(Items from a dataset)

===

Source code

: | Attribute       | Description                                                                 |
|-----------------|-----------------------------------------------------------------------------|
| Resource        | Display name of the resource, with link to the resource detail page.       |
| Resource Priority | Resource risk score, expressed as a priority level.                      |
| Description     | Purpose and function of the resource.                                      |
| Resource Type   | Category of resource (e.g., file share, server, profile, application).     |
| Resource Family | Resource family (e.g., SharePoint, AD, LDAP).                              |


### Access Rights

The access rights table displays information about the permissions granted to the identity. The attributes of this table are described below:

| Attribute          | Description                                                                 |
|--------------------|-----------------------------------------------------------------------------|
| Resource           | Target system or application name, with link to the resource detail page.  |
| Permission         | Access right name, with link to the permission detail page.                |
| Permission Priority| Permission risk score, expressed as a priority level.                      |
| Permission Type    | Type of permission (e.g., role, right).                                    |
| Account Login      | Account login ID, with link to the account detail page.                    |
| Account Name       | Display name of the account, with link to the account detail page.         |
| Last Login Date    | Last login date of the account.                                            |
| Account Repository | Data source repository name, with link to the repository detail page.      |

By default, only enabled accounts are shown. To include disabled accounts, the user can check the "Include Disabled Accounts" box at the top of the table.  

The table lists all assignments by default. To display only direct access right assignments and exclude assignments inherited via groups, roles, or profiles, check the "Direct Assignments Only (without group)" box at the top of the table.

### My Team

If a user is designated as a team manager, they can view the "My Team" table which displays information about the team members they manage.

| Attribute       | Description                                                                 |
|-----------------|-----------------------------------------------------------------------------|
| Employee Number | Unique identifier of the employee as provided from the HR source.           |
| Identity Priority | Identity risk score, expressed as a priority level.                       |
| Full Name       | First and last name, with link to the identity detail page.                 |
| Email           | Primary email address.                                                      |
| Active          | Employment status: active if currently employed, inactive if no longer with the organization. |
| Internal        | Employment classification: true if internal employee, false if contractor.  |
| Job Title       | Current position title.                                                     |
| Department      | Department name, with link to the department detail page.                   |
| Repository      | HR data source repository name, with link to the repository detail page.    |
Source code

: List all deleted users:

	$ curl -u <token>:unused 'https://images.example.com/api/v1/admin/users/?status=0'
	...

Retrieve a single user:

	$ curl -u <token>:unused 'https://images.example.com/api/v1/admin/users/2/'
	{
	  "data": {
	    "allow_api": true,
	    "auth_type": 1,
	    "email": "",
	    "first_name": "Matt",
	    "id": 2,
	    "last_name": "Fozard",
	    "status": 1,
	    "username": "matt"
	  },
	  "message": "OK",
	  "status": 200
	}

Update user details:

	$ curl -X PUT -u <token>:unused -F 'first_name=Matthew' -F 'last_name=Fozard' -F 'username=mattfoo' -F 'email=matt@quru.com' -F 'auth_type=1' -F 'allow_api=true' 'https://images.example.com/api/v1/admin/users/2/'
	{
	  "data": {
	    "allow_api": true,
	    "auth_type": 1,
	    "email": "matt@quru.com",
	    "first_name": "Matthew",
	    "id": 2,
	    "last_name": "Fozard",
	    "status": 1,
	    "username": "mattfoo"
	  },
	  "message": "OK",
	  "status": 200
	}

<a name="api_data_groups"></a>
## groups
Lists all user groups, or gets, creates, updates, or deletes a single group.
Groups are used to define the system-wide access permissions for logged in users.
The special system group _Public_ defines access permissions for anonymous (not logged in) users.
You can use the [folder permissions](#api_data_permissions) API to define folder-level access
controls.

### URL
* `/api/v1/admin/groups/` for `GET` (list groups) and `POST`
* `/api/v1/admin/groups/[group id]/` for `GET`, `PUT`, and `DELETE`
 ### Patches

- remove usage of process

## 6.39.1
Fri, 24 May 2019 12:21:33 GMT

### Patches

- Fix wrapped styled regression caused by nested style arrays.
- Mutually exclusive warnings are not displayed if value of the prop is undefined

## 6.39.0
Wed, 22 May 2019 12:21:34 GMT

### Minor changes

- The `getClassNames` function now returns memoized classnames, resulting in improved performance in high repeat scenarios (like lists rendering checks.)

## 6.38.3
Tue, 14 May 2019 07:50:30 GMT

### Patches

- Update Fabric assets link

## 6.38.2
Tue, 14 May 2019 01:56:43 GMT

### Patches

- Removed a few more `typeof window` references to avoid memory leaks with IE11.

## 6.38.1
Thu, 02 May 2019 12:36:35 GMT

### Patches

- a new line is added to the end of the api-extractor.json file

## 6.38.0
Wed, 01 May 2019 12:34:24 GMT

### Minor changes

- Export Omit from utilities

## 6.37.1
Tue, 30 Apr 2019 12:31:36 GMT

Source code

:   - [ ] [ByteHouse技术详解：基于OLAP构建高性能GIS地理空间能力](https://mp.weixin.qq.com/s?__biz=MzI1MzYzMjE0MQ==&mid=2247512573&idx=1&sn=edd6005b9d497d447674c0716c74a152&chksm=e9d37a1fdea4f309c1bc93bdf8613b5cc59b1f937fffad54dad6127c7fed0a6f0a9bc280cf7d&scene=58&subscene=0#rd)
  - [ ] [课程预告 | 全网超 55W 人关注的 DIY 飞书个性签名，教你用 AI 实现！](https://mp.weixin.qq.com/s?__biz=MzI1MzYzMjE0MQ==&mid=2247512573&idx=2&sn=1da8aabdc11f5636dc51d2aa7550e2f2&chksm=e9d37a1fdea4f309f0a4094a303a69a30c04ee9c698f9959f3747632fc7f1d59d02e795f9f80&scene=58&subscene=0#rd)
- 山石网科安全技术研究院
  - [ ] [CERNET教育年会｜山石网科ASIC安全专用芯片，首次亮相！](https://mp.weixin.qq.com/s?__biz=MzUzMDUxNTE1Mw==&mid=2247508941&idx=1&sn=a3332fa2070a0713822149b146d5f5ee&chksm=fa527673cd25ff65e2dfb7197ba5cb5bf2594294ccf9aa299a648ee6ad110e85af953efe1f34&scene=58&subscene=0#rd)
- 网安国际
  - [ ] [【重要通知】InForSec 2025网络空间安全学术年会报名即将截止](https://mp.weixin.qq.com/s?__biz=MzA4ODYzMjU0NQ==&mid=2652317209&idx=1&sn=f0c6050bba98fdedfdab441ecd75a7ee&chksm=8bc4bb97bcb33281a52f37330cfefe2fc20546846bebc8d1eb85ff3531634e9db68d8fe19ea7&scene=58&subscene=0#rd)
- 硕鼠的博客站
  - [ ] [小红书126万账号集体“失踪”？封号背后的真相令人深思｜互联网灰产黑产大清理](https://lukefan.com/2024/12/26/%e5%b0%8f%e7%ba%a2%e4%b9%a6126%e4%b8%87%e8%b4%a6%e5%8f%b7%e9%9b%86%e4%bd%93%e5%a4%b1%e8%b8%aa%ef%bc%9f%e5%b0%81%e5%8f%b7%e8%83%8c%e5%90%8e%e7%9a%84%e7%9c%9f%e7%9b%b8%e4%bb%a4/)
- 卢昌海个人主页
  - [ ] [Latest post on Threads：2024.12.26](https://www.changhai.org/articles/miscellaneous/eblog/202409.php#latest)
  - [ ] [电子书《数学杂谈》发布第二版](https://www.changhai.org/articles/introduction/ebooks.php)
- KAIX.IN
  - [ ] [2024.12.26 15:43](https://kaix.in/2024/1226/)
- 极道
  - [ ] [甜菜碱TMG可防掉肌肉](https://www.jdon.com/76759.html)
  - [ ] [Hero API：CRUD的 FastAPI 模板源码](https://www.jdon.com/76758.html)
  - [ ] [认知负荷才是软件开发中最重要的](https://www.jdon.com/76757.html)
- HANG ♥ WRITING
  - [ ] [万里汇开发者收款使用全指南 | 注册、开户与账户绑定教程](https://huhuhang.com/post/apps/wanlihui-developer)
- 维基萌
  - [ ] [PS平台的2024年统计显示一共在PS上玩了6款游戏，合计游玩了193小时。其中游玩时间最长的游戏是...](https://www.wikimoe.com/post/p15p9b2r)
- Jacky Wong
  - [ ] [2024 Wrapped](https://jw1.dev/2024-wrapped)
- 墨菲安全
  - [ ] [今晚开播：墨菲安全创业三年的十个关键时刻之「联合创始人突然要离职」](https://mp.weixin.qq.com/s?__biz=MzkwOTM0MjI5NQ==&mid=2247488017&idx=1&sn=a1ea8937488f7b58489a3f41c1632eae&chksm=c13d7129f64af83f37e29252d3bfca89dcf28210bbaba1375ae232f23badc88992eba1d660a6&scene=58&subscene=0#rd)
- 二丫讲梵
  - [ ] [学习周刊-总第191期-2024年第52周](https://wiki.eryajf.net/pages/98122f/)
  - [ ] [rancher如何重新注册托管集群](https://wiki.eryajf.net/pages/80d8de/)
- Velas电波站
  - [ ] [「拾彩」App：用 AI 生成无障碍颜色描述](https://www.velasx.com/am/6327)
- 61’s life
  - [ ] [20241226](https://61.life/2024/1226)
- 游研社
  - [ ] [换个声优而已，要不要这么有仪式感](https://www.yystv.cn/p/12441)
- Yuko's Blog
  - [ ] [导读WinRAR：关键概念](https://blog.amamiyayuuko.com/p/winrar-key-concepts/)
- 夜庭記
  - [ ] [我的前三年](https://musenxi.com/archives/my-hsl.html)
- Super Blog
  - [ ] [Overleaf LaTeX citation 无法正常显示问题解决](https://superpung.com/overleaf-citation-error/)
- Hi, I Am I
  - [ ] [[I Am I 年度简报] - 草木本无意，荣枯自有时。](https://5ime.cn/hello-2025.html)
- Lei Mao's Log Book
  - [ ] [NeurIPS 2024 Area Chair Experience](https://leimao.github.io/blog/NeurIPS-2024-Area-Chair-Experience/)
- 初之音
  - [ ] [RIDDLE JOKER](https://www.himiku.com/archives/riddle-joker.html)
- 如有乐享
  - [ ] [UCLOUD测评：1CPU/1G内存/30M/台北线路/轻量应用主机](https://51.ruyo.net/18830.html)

===

→ **REQUIRED ACTION**
Duplicate the lines above, starting with the line that contains "### My Team" and continuing through the line that contains "If a user is".

→ **EXERCISE ANSWER**
### My Team

If a user is designated as a team manager, they can view the "My Team" table which displays information about the team members they manage.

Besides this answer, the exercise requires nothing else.